Still, to maintain applicants, Langston said VCU recruits more frequently and takes the recruiting more seriously than it did in previous years.

“We used to think that recruiting was merely handing out pamphlets and brochures,” Langston said. “But now due to the shortage we see that we have to really get out there and be more hands-on. We need to show people what we are all about.”

Therefore, the dean said VCU hired recruiters to visit such areas as Washington, D.C., and historically black colleges and universities to expand the diversity within the nursing field. In addition, VCU sends some of its nursing students to high schools to recruit candidates for its nursing program.

Besides personal recruiting visits, VCU sends videos about its nursing program to high school counselors in Virginia. Moreover, people soon can view a billboard at the baseball diamond in Richmond, Langston said, to attract as many candidates as possible –even those who hadn’t considered nursing as a career.

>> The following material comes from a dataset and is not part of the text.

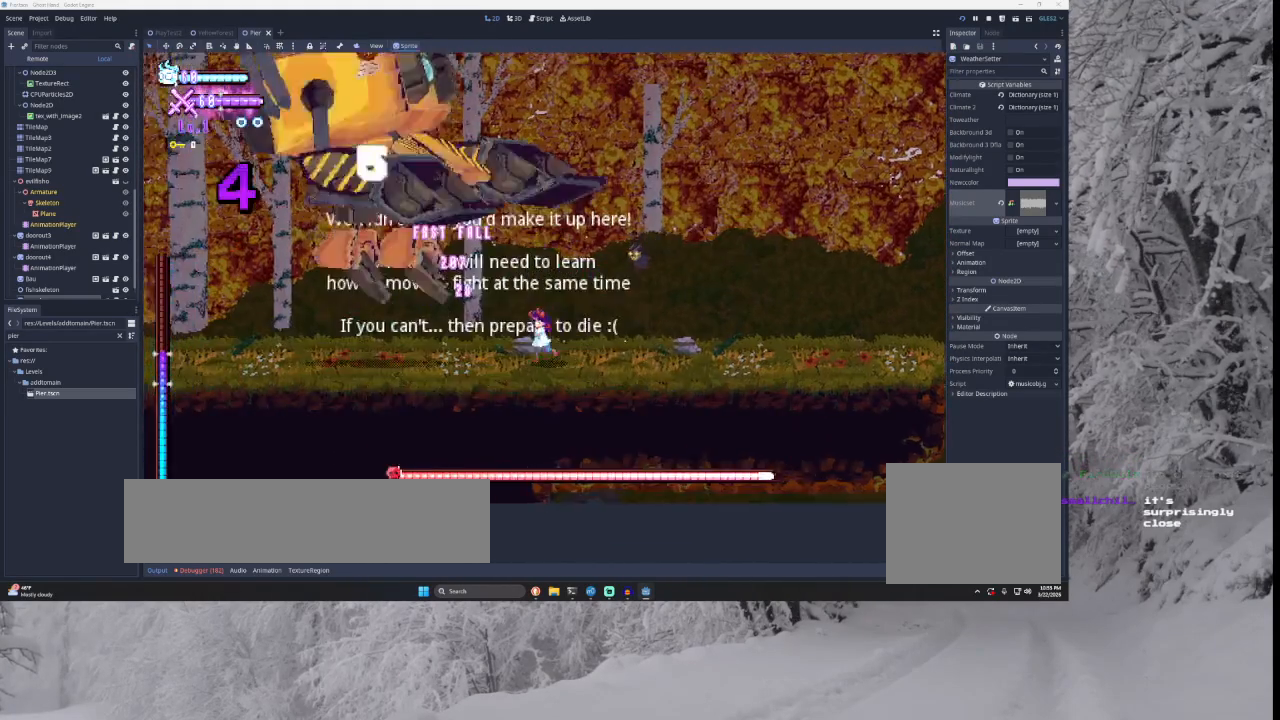
{"buttons": [], "left_stick": "left", "right_stick": "center", "events": [[67, "TRIANGLE", "down"], [100, "SQUARE", "down"], [300, "left_stick", "right"], [367, "SQUARE", "up"], [433, "TRIANGLE", "up"], [467, "left_stick", "left"]]}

To further enhance recruitment, the nursing school offers several scholarships. VCU disburses more than $400,000 each year to undergraduate and graduate nursing students. Several hospitals also offer loan payback programs, meaning they will pay all or part of a student’s loan as a further enticement to the profession.

IVNA uses various methods of recruiting.

Roberts said since Richmond is very competitive for employment, IVNA will relocate any nurses interested in working for the association to the Richmond area.

“As an incentive we also offer benefits to our full- and part-time staffs along with community-based outreach programs,” she said.

Langston said she anticipates that the shortage will last at least another 20 years.

“To bring the shortage to an end, every School of Nursing will have to increase its enrollment by at least one-half (of its current numbers),” she said.